(SET TASK) Copy the entries from the beginning through the line containing "tone equalizer: mask", swapping "developed" for "processed" and leaving everything else unchanged.

(RECORDS FOR THIS EXERCISE)
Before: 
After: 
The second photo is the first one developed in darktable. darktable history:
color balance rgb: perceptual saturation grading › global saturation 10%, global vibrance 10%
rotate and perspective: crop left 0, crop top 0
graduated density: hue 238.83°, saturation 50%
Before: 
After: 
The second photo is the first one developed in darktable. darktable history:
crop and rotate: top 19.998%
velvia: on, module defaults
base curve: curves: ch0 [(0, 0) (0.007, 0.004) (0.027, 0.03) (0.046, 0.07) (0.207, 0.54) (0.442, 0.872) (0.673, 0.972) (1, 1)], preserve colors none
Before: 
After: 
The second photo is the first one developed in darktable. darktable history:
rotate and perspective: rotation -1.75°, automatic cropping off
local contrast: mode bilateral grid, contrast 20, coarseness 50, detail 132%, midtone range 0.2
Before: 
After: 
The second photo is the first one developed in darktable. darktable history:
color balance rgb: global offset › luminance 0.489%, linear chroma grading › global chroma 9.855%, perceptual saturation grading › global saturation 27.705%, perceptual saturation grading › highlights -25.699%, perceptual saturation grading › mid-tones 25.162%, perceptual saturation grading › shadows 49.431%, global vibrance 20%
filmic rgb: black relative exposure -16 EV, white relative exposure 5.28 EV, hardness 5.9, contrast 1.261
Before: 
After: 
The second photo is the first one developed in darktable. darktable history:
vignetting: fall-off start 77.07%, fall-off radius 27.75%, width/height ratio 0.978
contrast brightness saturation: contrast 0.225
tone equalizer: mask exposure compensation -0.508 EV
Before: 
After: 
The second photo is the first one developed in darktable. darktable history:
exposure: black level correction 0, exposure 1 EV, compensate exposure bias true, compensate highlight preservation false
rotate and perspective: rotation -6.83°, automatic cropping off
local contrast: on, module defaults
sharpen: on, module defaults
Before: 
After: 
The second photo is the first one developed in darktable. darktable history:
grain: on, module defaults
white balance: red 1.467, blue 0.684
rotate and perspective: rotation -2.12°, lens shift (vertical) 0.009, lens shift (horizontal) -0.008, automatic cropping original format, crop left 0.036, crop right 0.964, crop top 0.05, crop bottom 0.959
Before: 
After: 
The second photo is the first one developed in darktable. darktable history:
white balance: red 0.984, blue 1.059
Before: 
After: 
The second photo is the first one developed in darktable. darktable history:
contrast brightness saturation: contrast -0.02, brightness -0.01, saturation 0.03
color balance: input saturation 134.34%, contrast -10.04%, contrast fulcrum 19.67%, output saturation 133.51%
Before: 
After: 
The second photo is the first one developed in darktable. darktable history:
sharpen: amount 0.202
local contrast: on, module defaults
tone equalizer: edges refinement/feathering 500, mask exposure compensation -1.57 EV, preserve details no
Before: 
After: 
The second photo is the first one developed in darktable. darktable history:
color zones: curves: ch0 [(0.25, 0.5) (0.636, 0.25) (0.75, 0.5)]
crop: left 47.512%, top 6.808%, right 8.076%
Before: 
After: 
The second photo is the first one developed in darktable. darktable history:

(OUTPUT FOR THIS TASK)
Before: 
After: 
The second photo is the first one processed in darktable. darktable history:
color balance rgb: perceptual saturation grading › global saturation 10%, global vibrance 10%
rotate and perspective: crop left 0, crop top 0
graduated density: hue 238.83°, saturation 50%
Before: 
After: 
The second photo is the first one processed in darktable. darktable history:
crop and rotate: top 19.998%
velvia: on, module defaults
base curve: curves: ch0 [(0, 0) (0.007, 0.004) (0.027, 0.03) (0.046, 0.07) (0.207, 0.54) (0.442, 0.872) (0.673, 0.972) (1, 1)], preserve colors none
Before: 
After: 
The second photo is the first one processed in darktable. darktable history:
rotate and perspective: rotation -1.75°, automatic cropping off
local contrast: mode bilateral grid, contrast 20, coarseness 50, detail 132%, midtone range 0.2
Before: 
After: 
The second photo is the first one processed in darktable. darktable history:
color balance rgb: global offset › luminance 0.489%, linear chroma grading › global chroma 9.855%, perceptual saturation grading › global saturation 27.705%, perceptual saturation grading › highlights -25.699%, perceptual saturation grading › mid-tones 25.162%, perceptual saturation grading › shadows 49.431%, global vibrance 20%
filmic rgb: black relative exposure -16 EV, white relative exposure 5.28 EV, hardness 5.9, contrast 1.261
Before: 
After: 
The second photo is the first one processed in darktable. darktable history:
vignetting: fall-off start 77.07%, fall-off radius 27.75%, width/height ratio 0.978
contrast brightness saturation: contrast 0.225
tone equalizer: mask exposure compensation -0.508 EV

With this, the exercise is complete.